=== Begin Enclosure ===
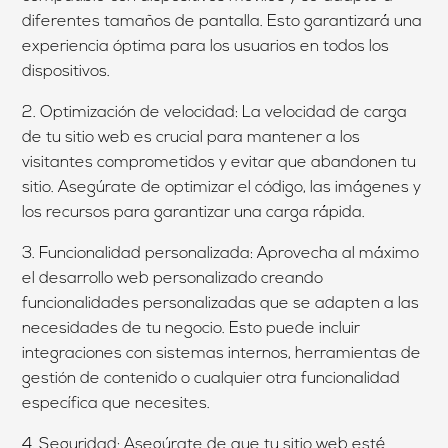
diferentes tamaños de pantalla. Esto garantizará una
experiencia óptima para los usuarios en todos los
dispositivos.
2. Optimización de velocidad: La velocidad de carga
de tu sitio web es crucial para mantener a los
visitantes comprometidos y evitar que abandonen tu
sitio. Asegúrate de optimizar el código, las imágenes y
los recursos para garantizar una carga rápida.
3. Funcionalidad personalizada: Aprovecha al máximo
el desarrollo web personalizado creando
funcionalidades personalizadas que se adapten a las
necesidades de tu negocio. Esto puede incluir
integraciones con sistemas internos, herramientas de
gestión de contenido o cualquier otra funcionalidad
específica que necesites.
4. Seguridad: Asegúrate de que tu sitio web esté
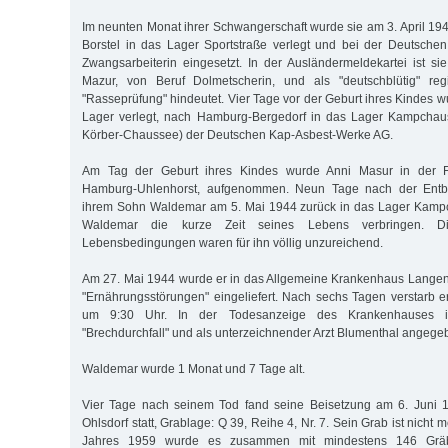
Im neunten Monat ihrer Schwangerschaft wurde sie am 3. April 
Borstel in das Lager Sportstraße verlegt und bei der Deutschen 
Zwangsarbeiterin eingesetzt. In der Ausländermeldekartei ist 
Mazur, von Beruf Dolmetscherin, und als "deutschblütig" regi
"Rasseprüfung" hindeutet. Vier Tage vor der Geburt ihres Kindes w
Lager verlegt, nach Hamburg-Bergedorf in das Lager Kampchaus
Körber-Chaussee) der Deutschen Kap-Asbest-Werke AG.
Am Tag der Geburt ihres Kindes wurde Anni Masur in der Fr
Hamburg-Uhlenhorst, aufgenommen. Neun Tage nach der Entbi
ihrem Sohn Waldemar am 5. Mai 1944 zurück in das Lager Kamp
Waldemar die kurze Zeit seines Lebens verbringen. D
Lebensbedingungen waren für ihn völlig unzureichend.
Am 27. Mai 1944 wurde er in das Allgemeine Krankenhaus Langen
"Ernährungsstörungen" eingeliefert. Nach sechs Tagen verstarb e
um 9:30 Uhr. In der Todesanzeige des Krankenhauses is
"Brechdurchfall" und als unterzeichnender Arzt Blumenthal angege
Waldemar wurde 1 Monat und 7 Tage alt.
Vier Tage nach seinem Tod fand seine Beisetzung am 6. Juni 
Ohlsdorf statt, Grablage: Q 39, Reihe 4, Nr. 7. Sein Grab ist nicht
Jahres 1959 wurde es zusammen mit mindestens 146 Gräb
=== End Enclosure ===
=== Begin Enclosure ===
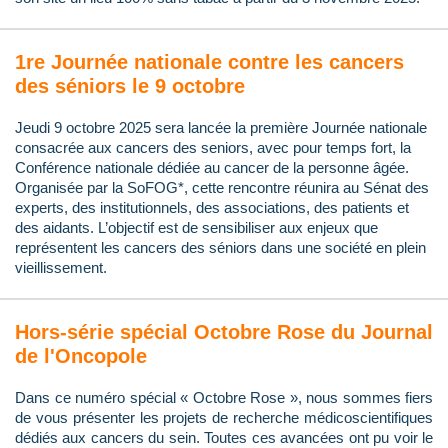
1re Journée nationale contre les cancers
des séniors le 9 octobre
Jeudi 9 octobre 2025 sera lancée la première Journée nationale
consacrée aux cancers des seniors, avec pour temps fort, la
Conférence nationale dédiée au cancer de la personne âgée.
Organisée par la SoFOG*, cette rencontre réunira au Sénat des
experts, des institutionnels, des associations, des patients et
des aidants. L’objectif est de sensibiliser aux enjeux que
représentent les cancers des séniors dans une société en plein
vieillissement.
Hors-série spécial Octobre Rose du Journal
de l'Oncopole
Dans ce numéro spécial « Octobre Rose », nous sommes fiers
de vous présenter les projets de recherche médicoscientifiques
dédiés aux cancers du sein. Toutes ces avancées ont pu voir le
=== End Enclosure ===
WHAT TO WORK ON
Using the data above, copy exactly the lines from the one containing "el desarrollo web personalizado creando" to the one containing "vor der Geburt ihres Kindes w", inclusive. Exclude the pictures.

ANSWER SECTION
el desarrollo web personalizado creando
funcionalidades personalizadas que se adapten a las
necesidades de tu negocio. Esto puede incluir
integraciones con sistemas internos, herramientas de
gestión de contenido o cualquier otra funcionalidad
específica que necesites.
4. Seguridad: Asegúrate de que tu sitio web esté
Im neunten Monat ihrer Schwangerschaft wurde sie am 3. April 
Borstel in das Lager Sportstraße verlegt und bei der Deutschen 
Zwangsarbeiterin eingesetzt. In der Ausländermeldekartei ist 
Mazur, von Beruf Dolmetscherin, und als "deutschblütig" regi
"Rasseprüfung" hindeutet. Vier Tage vor der Geburt ihres Kindes w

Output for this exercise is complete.